▶ Excerpted passage
There is a lot of specification for interaction with the Jingle RTP and
WebRTC protocols. This seems mostly unnecessary.
- You already write in the requirements that everything should work
even without Jingle RTP
- You put that one MUST use the same "WebRTC session" (what is that
even) for both Jingle RTP and Remote Control. I wouldn't know why this
is. Of course using existing sessions in Jingle often makes sense
(that's why it's a feature), but it definitely doesn't need a MUST
here.
- You write explicitly that Remote Control can be added with content-
add to existing Jingle RTP sessions. This is already given by the
Jingle specification, which doesn't limit what content can be added to
a session (e.g. you can also add a file transfer to an existing call).
- You say that touch devices should not be used when no video RTP
session is active. I don't see why this shouldn't be possible. I do own
a drawing tablet that doesn't have a screen but still is an absolute
pointing device (aka "touch"). If that device was connected via XMPP,
it wouldn't need a RTP session to transfer its input.

[Point-tracking data]

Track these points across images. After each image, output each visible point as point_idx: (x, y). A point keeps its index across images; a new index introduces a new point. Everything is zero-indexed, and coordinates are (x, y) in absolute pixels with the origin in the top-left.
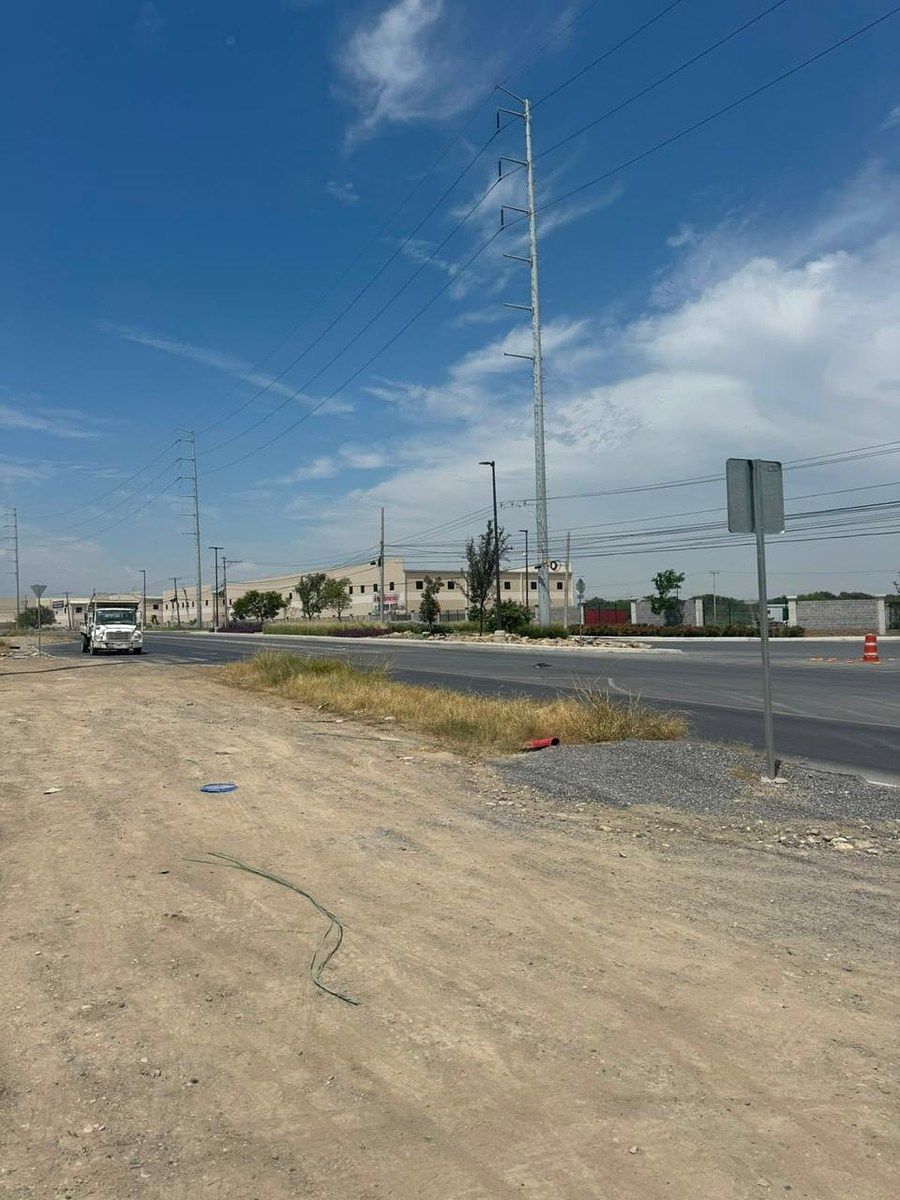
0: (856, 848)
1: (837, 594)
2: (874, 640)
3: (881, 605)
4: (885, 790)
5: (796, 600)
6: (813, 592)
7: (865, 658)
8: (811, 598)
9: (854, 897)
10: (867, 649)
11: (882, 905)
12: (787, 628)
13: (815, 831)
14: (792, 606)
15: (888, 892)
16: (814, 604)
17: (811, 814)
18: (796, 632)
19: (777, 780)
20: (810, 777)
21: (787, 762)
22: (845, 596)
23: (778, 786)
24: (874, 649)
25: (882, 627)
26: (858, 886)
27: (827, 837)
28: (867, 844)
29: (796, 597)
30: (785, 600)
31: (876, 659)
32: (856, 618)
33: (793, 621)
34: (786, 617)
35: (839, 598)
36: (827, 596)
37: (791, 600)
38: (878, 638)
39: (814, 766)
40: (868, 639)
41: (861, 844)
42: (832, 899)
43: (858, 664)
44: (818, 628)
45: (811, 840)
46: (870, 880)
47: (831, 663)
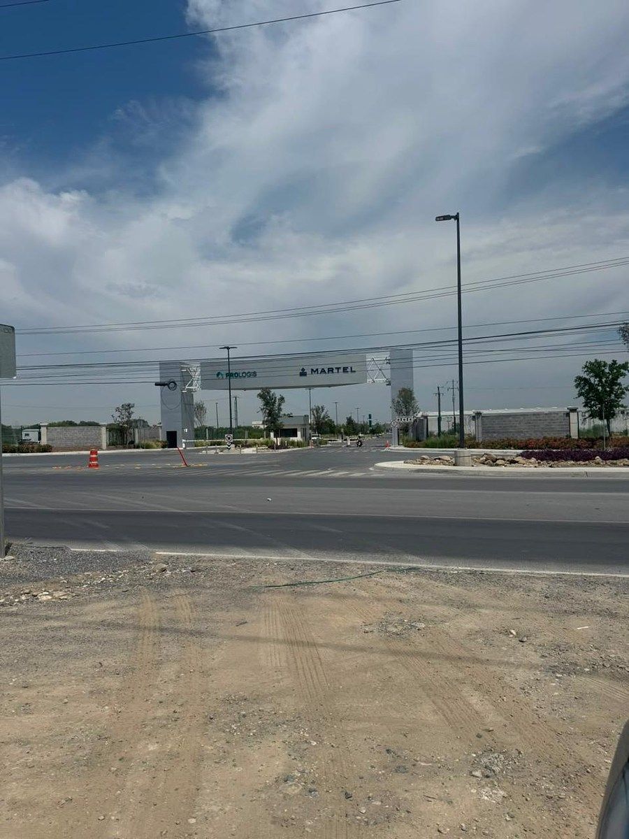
0: (54, 597)
1: (78, 422)
2: (96, 453)
3: (104, 429)
4: (81, 554)
5: (47, 427)
6: (61, 421)
7: (90, 466)
8: (60, 425)
9: (43, 633)
10: (92, 459)
11: (61, 634)
12: (40, 446)
13: (27, 591)
14: (43, 430)
15: (67, 624)
16: (59, 429)
17: (26, 579)
18: (47, 449)
19: (6, 558)
20: (32, 552)
21: (16, 543)
22: (83, 424)
23: (7, 562)
24: (96, 459)
25: (104, 445)
26: (47, 624)
27: (35, 594)
28: (61, 593)
29: (47, 424)
30: (39, 427)
31: (97, 466)
32: (87, 439)
33: (44, 441)
34: (40, 439)
35: (79, 425)
36: (71, 424)
37: (43, 426)
38: (99, 452)
39: (36, 544)
40: (92, 453)
41: (56, 595)
42: (26, 639)
43: (86, 470)
44: (62, 446)
45: (23, 598)
46: (57, 618)
47: (68, 470)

▶ Task instructions
1: In the feedback on Remote Control, why does the writer consider it unnecessary to state explicitly that Remote Control can be added with content-add to existing Jingle RTP sessions? Answer in one to three sentences.
2: According to the feedback on Remote Control, what device does the writer own?
Rely only on the feedback on Remote Control when answering.

▶ Task responses
1: The Jingle specification already allows this, since it doesn't limit what content can be added to a session. For example, a file transfer can also be added to an existing call.

2: A drawing tablet that has no screen but is still an absolute pointing device.